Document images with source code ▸
◆ ◆ ◆ ◆

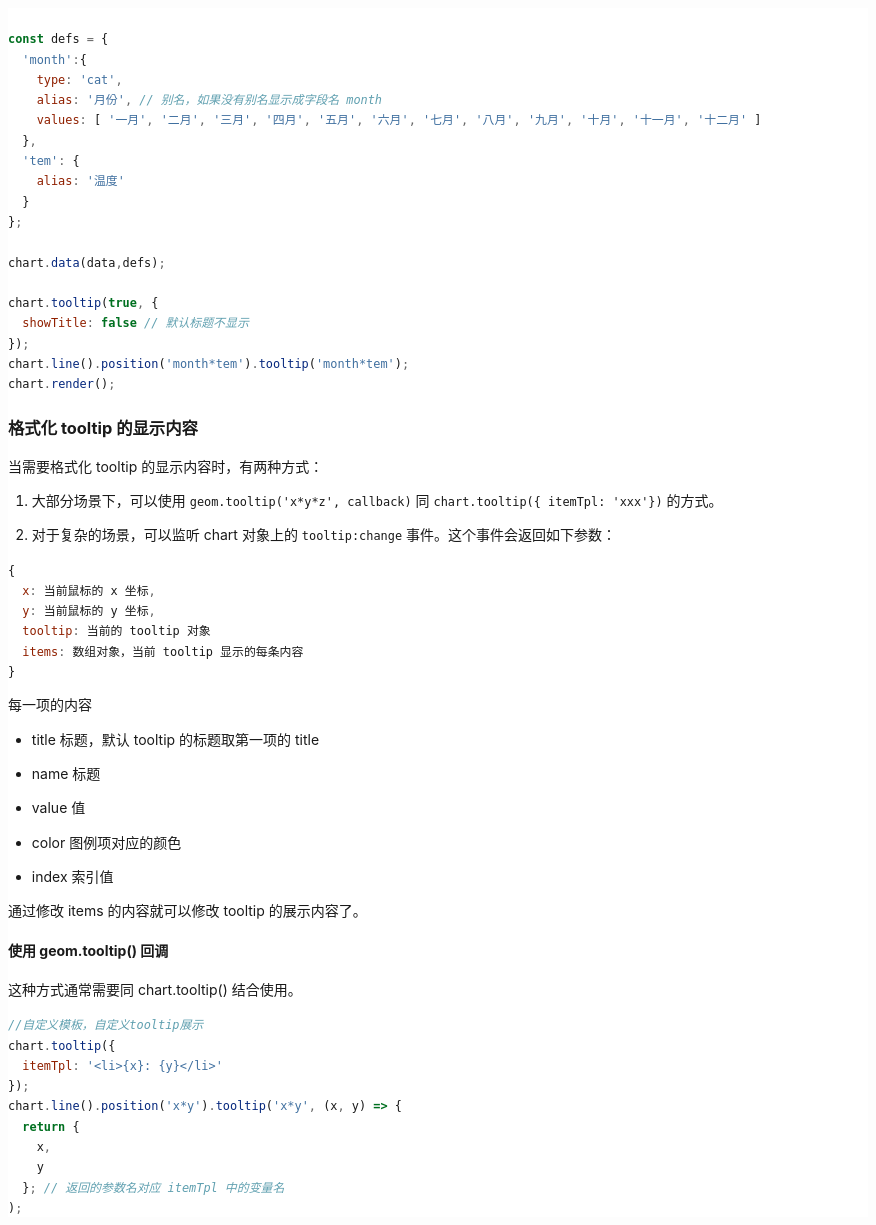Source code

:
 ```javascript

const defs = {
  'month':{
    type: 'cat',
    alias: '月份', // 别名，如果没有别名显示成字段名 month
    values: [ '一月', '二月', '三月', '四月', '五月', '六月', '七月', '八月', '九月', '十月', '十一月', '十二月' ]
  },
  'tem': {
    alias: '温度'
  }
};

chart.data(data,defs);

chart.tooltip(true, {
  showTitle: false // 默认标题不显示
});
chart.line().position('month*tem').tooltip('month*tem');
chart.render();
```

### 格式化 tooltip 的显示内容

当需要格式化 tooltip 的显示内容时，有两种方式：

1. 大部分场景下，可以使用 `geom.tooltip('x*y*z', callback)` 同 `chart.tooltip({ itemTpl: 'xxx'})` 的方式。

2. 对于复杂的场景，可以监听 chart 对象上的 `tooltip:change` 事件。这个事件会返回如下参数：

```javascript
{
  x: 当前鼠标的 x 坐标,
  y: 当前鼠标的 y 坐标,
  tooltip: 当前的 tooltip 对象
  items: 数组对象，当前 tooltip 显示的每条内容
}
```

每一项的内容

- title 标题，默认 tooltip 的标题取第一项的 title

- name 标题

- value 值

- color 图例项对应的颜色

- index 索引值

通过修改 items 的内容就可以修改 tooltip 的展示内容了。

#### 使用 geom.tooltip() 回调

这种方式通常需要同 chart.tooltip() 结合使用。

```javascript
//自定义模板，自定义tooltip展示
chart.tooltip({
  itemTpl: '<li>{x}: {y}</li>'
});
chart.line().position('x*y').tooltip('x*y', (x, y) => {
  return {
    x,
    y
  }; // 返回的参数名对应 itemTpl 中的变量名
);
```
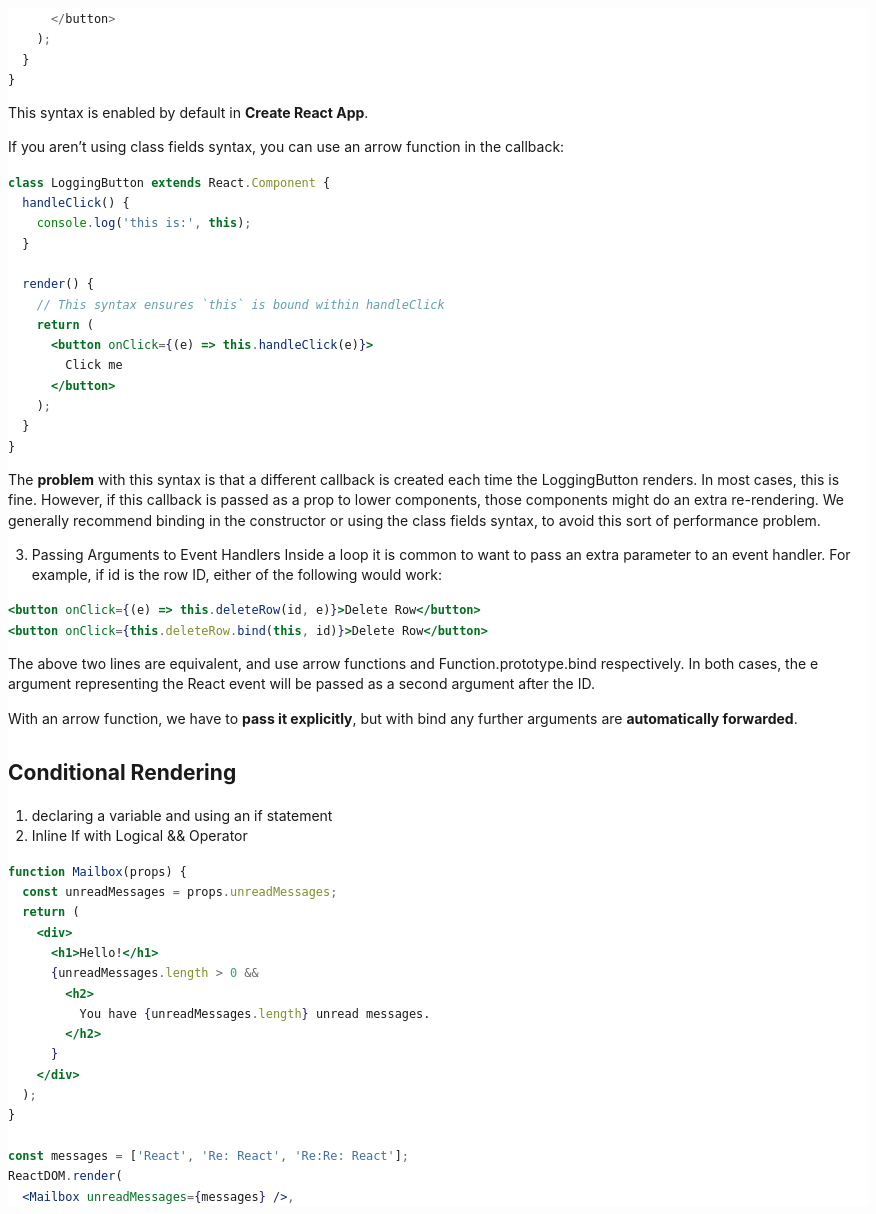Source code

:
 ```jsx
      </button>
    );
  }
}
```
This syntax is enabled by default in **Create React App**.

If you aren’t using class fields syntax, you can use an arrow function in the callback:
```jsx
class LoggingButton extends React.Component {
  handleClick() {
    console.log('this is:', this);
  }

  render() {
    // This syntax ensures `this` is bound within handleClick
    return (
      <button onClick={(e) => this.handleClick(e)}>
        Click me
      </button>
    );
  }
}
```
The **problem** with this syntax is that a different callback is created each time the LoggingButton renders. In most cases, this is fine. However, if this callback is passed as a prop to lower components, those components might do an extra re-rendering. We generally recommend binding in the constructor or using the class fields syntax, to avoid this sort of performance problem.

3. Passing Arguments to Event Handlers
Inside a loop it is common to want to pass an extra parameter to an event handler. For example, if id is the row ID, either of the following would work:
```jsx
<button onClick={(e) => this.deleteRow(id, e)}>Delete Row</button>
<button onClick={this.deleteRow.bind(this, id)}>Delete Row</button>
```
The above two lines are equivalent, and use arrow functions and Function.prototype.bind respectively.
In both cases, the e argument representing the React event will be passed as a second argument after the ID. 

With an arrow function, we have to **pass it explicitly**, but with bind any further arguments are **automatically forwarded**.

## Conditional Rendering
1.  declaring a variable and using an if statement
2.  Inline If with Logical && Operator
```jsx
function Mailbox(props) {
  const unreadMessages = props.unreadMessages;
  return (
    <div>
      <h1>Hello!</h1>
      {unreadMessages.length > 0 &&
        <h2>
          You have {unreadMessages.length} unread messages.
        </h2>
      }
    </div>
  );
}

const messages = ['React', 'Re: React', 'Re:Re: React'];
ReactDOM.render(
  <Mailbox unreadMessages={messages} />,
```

◆ ◆ ◆ ◆

Goal of the exercise ▸
Each line of the entries above that contains "itemTpl" must be copied into the answer.

Written solution ▸
1. 大部分场景下，可以使用 `geom.tooltip('x*y*z', callback)` 同 `chart.tooltip({ itemTpl: 'xxx'})` 的方式。
  itemTpl: '<li>{x}: {y}</li>'
  }; // 返回的参数名对应 itemTpl 中的变量名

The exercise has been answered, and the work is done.